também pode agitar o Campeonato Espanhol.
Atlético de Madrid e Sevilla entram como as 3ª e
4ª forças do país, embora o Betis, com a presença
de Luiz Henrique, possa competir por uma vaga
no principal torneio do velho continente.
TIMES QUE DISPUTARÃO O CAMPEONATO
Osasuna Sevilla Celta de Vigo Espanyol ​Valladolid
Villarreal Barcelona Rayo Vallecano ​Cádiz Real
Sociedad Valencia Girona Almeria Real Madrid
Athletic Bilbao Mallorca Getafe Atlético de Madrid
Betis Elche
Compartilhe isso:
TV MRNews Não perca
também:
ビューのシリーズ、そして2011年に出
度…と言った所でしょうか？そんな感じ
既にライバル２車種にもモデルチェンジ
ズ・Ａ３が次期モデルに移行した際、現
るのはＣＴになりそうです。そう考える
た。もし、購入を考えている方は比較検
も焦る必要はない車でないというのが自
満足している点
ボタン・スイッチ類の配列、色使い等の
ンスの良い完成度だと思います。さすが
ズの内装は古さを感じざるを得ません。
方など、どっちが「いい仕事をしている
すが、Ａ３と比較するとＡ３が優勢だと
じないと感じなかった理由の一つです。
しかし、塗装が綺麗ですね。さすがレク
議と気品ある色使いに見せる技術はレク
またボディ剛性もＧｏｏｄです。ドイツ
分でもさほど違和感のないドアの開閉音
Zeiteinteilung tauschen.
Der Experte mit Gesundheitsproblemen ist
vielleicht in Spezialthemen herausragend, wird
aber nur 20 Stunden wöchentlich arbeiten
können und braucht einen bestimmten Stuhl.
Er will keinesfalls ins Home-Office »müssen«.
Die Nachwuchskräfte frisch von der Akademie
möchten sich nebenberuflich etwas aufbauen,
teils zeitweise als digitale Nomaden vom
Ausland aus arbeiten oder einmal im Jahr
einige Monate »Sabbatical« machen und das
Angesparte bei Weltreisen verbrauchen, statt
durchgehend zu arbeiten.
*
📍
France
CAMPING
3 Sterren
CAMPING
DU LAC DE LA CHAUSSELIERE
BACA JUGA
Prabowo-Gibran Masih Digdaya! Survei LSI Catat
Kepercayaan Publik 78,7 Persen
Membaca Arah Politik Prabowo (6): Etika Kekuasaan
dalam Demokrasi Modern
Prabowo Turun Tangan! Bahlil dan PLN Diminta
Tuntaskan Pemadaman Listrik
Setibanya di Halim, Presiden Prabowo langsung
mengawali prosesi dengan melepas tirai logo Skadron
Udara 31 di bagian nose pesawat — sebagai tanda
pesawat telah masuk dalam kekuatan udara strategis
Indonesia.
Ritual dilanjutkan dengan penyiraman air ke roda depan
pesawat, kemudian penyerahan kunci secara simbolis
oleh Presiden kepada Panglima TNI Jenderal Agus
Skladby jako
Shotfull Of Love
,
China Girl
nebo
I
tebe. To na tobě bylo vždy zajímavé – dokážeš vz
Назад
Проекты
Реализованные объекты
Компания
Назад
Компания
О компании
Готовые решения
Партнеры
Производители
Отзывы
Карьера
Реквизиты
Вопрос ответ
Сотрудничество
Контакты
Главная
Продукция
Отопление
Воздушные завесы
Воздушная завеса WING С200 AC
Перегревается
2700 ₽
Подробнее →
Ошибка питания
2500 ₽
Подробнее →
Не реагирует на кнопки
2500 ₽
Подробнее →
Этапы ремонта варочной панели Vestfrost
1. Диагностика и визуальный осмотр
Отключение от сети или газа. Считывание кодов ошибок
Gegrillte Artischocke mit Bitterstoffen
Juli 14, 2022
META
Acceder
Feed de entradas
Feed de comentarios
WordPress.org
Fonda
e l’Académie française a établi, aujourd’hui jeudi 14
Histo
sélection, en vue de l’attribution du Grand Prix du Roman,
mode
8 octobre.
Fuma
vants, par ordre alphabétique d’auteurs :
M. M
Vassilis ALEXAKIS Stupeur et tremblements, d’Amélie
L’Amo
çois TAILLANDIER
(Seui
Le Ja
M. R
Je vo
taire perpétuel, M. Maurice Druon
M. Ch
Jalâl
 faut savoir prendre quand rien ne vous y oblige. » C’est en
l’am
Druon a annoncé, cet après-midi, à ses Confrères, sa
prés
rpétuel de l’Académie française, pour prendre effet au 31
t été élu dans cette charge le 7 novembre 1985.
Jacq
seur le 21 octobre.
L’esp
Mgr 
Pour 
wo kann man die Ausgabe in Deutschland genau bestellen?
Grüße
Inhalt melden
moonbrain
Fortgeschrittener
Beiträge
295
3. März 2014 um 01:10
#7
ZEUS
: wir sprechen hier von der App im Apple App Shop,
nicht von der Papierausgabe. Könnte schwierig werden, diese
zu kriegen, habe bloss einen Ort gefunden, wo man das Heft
::::
Copy the records from the beginning through the line that contains "Sociedad Valencia Girona Almeria Real Madrid", both ends included, changing "velho continente" to "continente europeu" and leaving everything else the same.

**TASK RESPONSE**
também pode agitar o Campeonato Espanhol.
Atlético de Madrid e Sevilla entram como as 3ª e
4ª forças do país, embora o Betis, com a presença
de Luiz Henrique, possa competir por uma vaga
no principal torneio do continente europeu.
TIMES QUE DISPUTARÃO O CAMPEONATO
Osasuna Sevilla Celta de Vigo Espanyol ​Valladolid
Villarreal Barcelona Rayo Vallecano ​Cádiz Real
Sociedad Valencia Girona Almeria Real Madrid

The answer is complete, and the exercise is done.